Адам переступил через колеи. Застывшая грязь хранила рисунок протектора, индивидуальный, как отпечатки пальцев. Он выходил на дорогу, оставляя след давленой травы, и терялся в песке.
Забор – граница контролируемого пространства.
Не следует нарушать границы, и Адам остановился. Ссора, судя по голосам, набирала обороты, грозя достичь очередного пика. Эмоции мешают рациональному мышлению.
С позиции формальной логики Дарья, безусловно, права.
Ее изначальная явная ценность для субъекта позволяет предвидеть направление удара, но не его суть. Желай субъект физической смерти Дарьи, он воспользовался бы классическим способом ликвидации, но его поведение указывает на важность ритуальных действий.
Дарья в его понимании не относится к группе свидетелей, подлежащих немедленной ликвидации.
Вывод – наличие временного периода, когда пребывание Дарьи в обществе субъекта будет относительно безопасным для нее.
Алогичный момент – провоцирование объектом суицидального типа поведения посредством фотографирования. Коллекция Артема подтверждает о наличии неявного фактора действия, но здравый смысл отрицает возможность контролируемого влияния на действия других людей. Исключение – химические агенты, которые были бы выявлены при токсикологической экспертизе.
Наличие такого невыявленного агента будет иметь фатальные последствия.
Вывод… вывода у Адама не было.
Человек появился из-за угла сарая. Он вышел из зарослей малины и остановился в тени, потирая ссадины на щеке.
– Идем со мной, – предложил он тихо. – Если хочешь узнать правду, идем со мной.
– Это неразумно.
– Как знаешь, – ответил человек и выстрелил.
Игла пробила шейные мышцы и выплеснула в кровоток дозу снотворного. Судорога свела пальцы, подкосила ноги, опрокидывая на траву, но упасть Адаму не позволили. Человек подхватил его и шепотом произнес:
– Извини, но у меня совсем не осталось времени.
Изо рта человека шла кровь.
Последний элемент мозаики встал на место.
Дашка столкнулась с ним в дверях и удивилась тому, что он сам пришел. Это было в корне неправильно. Потом она услышала глухой хлопок, и мир встал на дыбы. Дашка не удержалась. Она лежала, когда через нее перешагнули.
И слышала хлопки.
Хлоп-хлоп.
Хлопушки для взрослых. Почти смешно. Только страшно немного.
– Скоро мы увидимся…
Лестница. Лестница. Тянется. Надо идти. Все время вверх. Ступенька за ступенькой. И еще ступенька.
Сколько?
– Сто тысяч тысячей, – говорит Янка. Она идет следом, но оборачиваться не стоит. Если Дашка обернется, то с Янкой случится что-то плохое. Раньше Дашка помнила – что, но теперь вот забыла.

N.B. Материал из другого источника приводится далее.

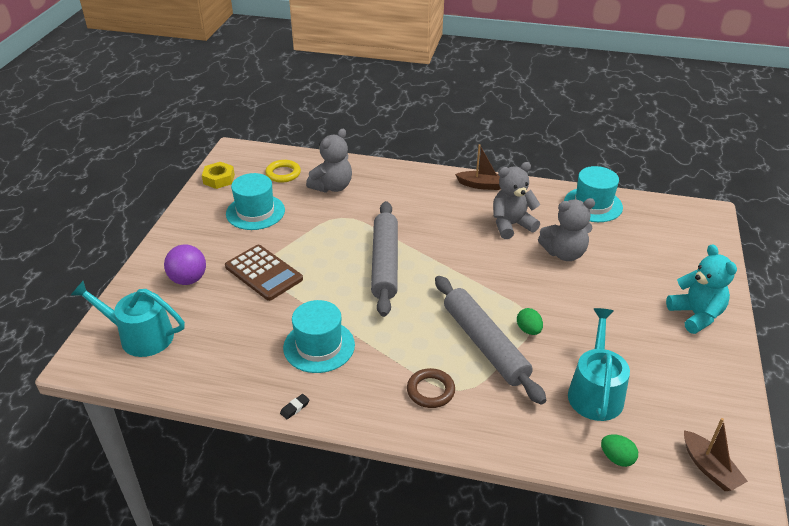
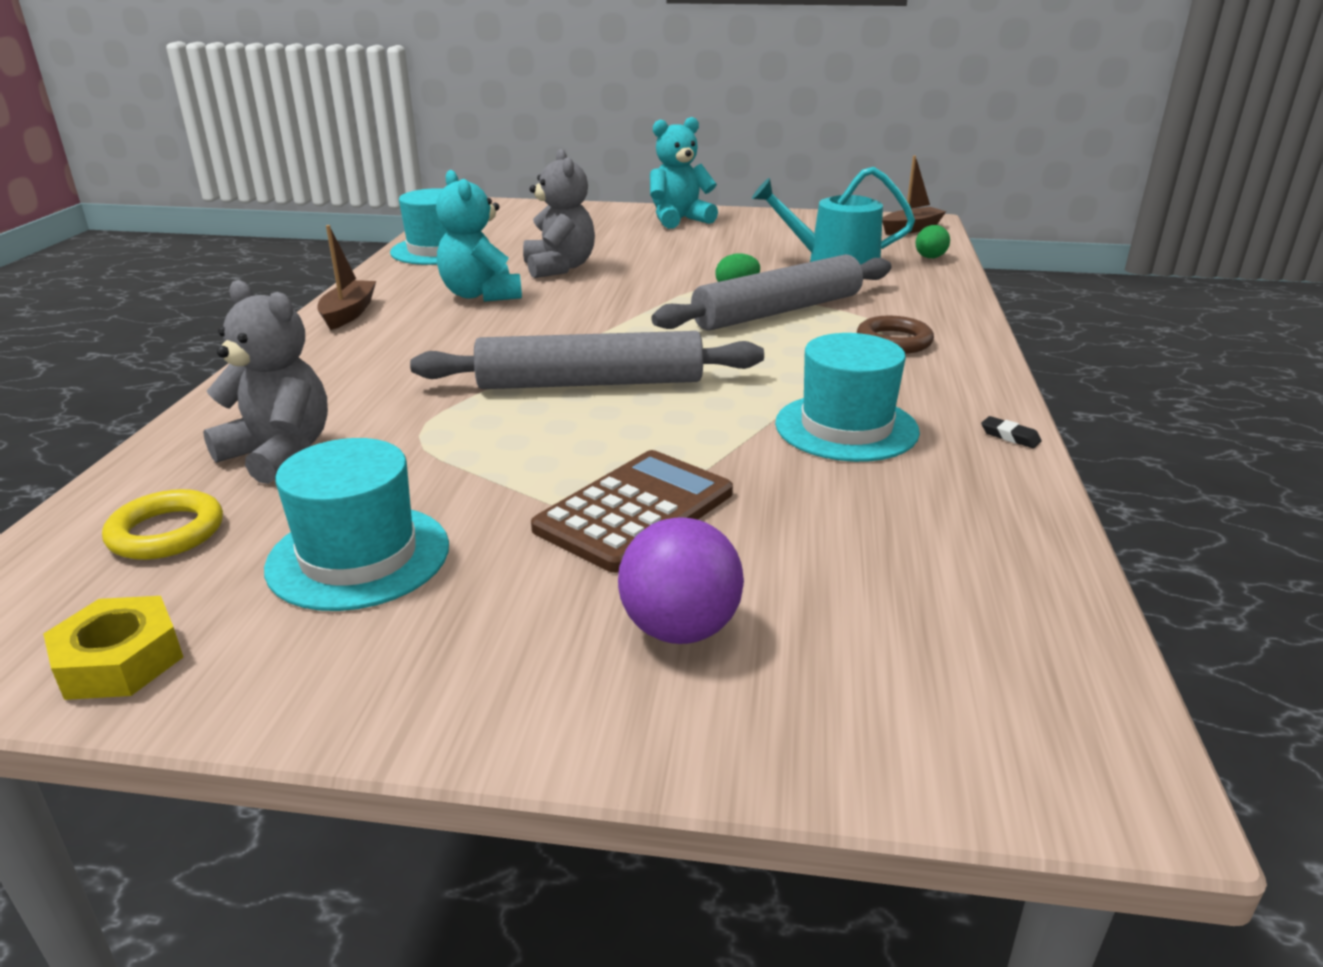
camera: 95 degrees left, 10 degrees down
(140, 336) = (942, 674): turquoise watering can -> none
(511, 225) = (481, 295): grey teddy bear -> turquoise teddy bear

Это из-за лестницы в сто тысяч тысячей ступенек.
– Совсем скоро.
Ноги уже болят, особенно левая, пробитая гвоздем. Он торчит из ноги и шевелится, когда Дашкина ступня касается очередной ступеньки. Но крови в ране нет, а тогда много было. И лист подорожника, слюной приклеенный, отпадал постоянно.
– Дашка – барашка!
– Сама барашка! – отозвалась Дашка и почти обернулась, но сумела удержаться в последний миг. А лестница вдруг закончилась. Сразу, как не бывает, но было. И Дашка очутилась на круглой площадке черного цвета.